Confiscato l’impero dell’imprenditore Sandro Monaco «Sedeva al tavolo di Siino sugli appalti pubblici»

Sette mesi fa i giudici del processo Iblis – la lunga indagine su mafia, politica e imprenditoria nel Catanese – lo avevano condannato a 12 anni di carcere per i suoi rapporti con la famiglia Santapaola-Ercolano. Adesso per l’imprenditore Sandro Monaco, arrestato a novembre del 2010, scatta la confisca dei beni: un impero fatto da 26 immobili, nove imprese e sei disponibilità finanziarie, per un valore complessivo di 22 milioni di euro. Tutto, secondo gli inquirenti, costruito grazie alla protezione e alla collaborazione con Cosa Nostra etnea. Sono stati i carabinieri del Ros e del comando provinciale di Catania a eseguire la confisca. 

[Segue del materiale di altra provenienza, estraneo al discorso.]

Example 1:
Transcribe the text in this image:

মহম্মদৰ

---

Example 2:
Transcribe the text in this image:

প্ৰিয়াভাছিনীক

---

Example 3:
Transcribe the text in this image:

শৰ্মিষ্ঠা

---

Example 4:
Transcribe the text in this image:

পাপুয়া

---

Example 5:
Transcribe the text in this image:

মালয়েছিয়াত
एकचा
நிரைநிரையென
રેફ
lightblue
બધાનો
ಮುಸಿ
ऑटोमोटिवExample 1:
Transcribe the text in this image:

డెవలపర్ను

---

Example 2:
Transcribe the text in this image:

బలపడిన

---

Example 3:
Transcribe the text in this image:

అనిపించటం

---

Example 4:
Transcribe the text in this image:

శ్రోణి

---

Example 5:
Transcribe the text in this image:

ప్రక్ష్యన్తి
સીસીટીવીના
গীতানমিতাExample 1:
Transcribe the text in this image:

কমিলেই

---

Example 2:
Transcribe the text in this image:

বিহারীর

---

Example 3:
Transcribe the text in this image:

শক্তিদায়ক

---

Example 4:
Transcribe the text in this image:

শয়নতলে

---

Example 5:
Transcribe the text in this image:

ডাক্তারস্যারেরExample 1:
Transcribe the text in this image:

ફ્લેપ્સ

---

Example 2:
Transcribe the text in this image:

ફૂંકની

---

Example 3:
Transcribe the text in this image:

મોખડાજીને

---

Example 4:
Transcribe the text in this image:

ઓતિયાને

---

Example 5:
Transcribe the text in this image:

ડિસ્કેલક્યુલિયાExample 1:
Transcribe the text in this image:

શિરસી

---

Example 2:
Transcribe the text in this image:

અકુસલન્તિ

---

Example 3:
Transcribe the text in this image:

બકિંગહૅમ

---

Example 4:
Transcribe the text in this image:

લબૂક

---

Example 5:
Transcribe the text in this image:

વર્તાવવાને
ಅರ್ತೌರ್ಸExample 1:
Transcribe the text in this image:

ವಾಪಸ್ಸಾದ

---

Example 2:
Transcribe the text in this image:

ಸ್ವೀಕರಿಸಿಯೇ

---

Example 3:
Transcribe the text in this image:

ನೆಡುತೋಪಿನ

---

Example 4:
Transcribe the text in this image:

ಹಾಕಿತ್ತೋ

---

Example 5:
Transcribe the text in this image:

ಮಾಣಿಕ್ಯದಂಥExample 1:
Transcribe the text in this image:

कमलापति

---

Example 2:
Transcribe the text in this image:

Un imprenditore a disposizione. Così lo descrive il pentito Giuliano Chiavetta. «Monaco non era una vittima, ma un amico di Gesualdo La Rocca (uomo d’onore e nipote del boss Francesco La Rocca ndr) – racconta il collaboratore di giustizia – Un imprenditore vicino alla famiglia di Caltagirone». A parlare di lui è anche un calibro da novanta della mafia siciliana, quell‘Angelo Siino considerato il ministro dei Lavori pubblici di Cosa Nostra e poi pentitosi. Nelle sue dichiarazioni Siino ricorda che l’imprenditore era uno di quelli che avrebbe fatto parte negli anni 90 del tavolo della spartizione degli appalti pubblici nell’Isola. 

Sandro Monaco

Il successo di Monaco era dovuto anche alla connessione con l’ex rappresentante provinciale etneo Vincenzo Aiello che lo definiva come una persona che conosceva da oltre 30 anni, un suo «amico che gli stava alle spalle», che si era sempre comportata «in modo corretto», mandando somme di denaro anche in momenti in cui era in crisi economica. Monaco avrebbe partecipato alla distribuzione di lavori controllati, direttamente o indirettamente, dal clan a cui versava anche delle somme di denaro e permettendo ad imprese mafiose o a disposizione dell’associazione di partecipare a attività economiche. 

L’imprenditore si è sempre difeso definendosi una vittima. Ma a smentirlo, secondo i pubblici ministeri, sarebbero le sue stesse parole intercettate che dimostrerebbero la consapevolezza del ruolo che ricopriva. In una conversazione captata in carcere, il geologo Giovanni Barbagallo, condannato a dieci anni per associazione mafiosa con rito abbreviato, dice: «I nostri errori li stiamo pagando a caro prezzo». L’imprenditore replica: «Non sono errori, è il sistema che ti porta a… […] È dieci anni che lavoro, creando tele, rapporti…».

In altre intercettazioni risalenti al 1998, esponenti di spicco della famiglia La Rocca di Caltagirone parlano di Monaco come persona che doveva «farsi sentire» e che era in contatto come «amico». A tal proposito il pentito Chiavetta, durante il dibattimento del processo Iblis, ha mostrato ai magistrati un foglio con un appunto, contenuto nella carta delle imprese che lui stesso curava: «C’era scritto “Aldo La Rocca ha portato cinque milioni su dieci promessi da parte di Monaco”. Un regalo per i catanesi, anche poco rispetto ai lavori che Monaco faceva, ma era un modo per farci capire di non intrometterci perché era un amico».

Dalle indagini Iblis dei carabinieri del Ros, emergerebbe che Monaco ha continuato a mantenere stretti rapporti con Cosa Nostra sia di Enna che di Catania, versando somme di denaro. Inoltre era uno di quegli imprenditori che doveva partecipare, insieme a Vincenzo Aiello, ai lavori del parco tematico di Regalbuto. Prima del 2007 l’imprenditore ha subito dei danni nei suoi cantieri, che sono stati denunciati. L’ultimo caso, un escavatore bruciato nonostante il pagamento della messa a posto. «Questo – ha spiegato il pubblico ministero Antonino Fanara durante il processo – succedeva prima che arrivasse Aiello a gestire il tutto. Dopo non è successo più nulla». Tranne un episodio di intimidazione che lo stesso Monaco ha raccontato alla corte. «Ma le imprese non sono più le sue», rispose gelido il pm riferendosi al sequestro. Che oggi sfocia in una confisca di importanti dimensioni.